Directions
Reproduce the data below word for word, from its first line down through the line that contains "genus: Pinus", and stop there.

Available records
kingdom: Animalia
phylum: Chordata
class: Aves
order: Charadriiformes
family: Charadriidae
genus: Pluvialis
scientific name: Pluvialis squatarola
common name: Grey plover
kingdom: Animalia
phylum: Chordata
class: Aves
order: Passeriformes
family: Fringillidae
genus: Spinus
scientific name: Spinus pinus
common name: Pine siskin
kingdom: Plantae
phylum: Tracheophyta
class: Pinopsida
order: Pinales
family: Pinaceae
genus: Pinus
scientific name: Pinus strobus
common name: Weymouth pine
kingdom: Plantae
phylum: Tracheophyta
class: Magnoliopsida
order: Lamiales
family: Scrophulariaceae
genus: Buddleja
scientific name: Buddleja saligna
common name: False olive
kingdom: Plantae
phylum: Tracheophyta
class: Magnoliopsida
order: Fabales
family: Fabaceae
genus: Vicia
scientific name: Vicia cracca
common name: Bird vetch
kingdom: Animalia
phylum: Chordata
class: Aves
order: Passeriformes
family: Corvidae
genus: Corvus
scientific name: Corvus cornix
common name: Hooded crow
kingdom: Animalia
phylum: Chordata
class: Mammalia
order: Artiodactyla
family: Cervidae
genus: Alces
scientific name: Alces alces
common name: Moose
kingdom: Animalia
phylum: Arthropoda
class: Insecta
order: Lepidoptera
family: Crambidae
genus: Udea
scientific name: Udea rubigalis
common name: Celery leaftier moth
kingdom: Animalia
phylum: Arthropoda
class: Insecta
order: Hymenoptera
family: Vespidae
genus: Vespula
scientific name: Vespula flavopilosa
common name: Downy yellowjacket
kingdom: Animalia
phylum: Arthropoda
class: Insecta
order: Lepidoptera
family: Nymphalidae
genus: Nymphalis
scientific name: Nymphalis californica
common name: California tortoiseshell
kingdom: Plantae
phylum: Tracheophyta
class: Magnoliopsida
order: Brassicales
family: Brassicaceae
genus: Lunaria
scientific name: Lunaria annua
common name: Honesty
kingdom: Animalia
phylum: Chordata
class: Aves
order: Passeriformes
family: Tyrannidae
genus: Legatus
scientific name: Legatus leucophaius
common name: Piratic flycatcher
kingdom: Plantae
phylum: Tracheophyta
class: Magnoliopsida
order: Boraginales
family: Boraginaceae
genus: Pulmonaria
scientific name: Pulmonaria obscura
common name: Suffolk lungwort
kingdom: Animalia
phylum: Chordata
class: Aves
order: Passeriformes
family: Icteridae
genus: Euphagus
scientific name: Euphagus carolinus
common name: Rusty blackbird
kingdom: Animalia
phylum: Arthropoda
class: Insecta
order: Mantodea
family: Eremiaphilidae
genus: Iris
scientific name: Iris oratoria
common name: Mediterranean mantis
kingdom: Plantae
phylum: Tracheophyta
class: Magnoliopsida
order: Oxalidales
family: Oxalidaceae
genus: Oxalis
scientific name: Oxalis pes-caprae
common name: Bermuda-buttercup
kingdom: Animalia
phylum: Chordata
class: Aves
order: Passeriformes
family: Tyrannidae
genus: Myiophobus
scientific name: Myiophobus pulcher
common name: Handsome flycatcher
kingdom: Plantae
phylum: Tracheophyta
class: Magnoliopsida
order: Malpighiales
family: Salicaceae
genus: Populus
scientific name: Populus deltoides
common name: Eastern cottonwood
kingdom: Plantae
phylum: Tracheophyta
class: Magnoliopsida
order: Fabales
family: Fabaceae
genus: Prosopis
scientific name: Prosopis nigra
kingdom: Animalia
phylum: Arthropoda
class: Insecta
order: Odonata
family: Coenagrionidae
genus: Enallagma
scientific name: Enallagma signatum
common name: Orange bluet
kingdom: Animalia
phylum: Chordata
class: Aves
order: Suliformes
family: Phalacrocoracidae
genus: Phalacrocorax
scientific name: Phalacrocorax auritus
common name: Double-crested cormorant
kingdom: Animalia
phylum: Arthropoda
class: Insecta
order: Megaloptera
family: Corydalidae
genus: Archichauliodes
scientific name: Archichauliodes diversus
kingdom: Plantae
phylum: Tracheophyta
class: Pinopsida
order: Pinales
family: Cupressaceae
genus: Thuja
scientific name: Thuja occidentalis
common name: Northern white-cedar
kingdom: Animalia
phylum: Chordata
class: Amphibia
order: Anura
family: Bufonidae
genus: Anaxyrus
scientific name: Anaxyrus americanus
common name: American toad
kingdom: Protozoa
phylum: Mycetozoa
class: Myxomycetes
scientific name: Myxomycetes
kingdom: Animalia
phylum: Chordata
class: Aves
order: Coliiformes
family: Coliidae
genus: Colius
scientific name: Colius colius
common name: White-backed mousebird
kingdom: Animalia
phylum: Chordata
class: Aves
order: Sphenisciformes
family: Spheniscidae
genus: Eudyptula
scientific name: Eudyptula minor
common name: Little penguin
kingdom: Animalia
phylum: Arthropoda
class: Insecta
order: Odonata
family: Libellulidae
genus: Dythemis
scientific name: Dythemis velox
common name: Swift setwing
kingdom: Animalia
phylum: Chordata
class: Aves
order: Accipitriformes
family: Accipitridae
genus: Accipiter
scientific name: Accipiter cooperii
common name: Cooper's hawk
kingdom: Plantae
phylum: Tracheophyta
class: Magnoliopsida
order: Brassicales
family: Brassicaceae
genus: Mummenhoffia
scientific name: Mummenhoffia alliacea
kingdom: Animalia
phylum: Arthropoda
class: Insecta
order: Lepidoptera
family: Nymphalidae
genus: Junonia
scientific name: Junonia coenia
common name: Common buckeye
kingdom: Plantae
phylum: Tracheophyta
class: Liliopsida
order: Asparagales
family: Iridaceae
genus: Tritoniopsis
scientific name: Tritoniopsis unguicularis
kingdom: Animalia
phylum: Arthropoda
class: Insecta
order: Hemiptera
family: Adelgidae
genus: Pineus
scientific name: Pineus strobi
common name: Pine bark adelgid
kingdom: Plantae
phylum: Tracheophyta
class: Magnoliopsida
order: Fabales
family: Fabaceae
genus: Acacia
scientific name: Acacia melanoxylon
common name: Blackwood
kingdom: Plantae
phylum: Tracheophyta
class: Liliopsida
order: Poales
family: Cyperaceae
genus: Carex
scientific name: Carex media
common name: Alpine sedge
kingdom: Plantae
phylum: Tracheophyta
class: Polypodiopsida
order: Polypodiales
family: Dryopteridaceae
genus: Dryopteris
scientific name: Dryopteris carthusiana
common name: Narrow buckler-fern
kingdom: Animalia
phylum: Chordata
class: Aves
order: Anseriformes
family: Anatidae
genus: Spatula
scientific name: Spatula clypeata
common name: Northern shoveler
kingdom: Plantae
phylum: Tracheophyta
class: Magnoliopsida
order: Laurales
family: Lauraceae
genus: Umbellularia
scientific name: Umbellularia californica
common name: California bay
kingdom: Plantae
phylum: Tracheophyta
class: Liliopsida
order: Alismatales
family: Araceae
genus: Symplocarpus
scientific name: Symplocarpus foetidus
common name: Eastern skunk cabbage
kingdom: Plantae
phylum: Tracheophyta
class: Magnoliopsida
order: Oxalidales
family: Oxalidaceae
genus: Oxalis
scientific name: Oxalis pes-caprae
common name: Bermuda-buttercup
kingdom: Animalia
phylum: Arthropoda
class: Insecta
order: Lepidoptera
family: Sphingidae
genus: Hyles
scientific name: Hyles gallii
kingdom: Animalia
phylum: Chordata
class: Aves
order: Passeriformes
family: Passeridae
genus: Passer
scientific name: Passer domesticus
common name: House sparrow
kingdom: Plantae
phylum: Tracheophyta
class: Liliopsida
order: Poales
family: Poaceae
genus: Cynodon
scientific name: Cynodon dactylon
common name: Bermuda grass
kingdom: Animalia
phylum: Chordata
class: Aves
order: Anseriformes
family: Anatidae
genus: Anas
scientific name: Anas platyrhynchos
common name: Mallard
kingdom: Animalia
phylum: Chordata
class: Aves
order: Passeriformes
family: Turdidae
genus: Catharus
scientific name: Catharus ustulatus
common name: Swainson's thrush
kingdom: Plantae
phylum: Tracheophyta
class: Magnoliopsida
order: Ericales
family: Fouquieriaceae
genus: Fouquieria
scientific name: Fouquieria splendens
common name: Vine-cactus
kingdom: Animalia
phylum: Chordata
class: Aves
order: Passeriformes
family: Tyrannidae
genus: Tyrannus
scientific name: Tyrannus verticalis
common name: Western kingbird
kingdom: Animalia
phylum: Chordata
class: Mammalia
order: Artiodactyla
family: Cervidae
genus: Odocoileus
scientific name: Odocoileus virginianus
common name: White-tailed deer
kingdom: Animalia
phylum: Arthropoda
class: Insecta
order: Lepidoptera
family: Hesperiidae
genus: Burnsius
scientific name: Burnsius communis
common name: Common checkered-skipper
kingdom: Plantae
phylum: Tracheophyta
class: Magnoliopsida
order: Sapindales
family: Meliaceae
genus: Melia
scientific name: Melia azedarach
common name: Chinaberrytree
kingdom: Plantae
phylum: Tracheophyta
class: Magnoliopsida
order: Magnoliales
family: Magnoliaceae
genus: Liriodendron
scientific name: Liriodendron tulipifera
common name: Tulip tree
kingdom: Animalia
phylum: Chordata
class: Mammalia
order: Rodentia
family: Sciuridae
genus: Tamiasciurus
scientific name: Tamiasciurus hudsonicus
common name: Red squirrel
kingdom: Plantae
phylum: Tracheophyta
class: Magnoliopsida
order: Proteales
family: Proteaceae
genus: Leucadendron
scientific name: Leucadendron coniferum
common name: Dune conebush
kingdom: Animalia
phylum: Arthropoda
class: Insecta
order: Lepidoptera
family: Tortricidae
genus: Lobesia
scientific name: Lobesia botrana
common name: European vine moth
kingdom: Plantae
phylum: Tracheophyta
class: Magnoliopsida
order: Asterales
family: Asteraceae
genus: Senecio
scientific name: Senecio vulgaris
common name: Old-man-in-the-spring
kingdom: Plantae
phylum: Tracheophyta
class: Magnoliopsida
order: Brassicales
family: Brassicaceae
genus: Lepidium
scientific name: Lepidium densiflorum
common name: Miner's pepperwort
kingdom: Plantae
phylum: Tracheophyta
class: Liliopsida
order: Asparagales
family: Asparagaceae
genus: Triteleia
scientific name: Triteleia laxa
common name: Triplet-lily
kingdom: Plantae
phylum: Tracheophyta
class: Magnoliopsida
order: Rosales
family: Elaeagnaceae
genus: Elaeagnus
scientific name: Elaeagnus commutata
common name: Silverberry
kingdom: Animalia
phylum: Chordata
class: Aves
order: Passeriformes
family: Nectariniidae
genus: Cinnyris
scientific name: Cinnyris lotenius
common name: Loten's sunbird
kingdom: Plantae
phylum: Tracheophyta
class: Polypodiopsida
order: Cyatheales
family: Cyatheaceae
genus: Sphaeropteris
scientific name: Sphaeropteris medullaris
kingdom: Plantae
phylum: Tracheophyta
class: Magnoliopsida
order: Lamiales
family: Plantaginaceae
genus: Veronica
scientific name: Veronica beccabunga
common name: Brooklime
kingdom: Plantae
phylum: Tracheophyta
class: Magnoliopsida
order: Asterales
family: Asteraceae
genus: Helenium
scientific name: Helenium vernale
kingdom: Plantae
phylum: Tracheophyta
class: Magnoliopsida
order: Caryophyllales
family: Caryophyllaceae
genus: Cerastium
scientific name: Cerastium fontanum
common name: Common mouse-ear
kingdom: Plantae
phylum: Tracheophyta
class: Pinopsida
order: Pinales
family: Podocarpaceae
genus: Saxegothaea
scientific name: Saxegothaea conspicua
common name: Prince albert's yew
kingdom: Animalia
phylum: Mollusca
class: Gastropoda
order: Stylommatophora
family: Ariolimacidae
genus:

Exercise answer
kingdom: Animalia
phylum: Chordata
class: Aves
order: Charadriiformes
family: Charadriidae
genus: Pluvialis
scientific name: Pluvialis squatarola
common name: Grey plover
kingdom: Animalia
phylum: Chordata
class: Aves
order: Passeriformes
family: Fringillidae
genus: Spinus
scientific name: Spinus pinus
common name: Pine siskin
kingdom: Plantae
phylum: Tracheophyta
class: Pinopsida
order: Pinales
family: Pinaceae
genus: Pinus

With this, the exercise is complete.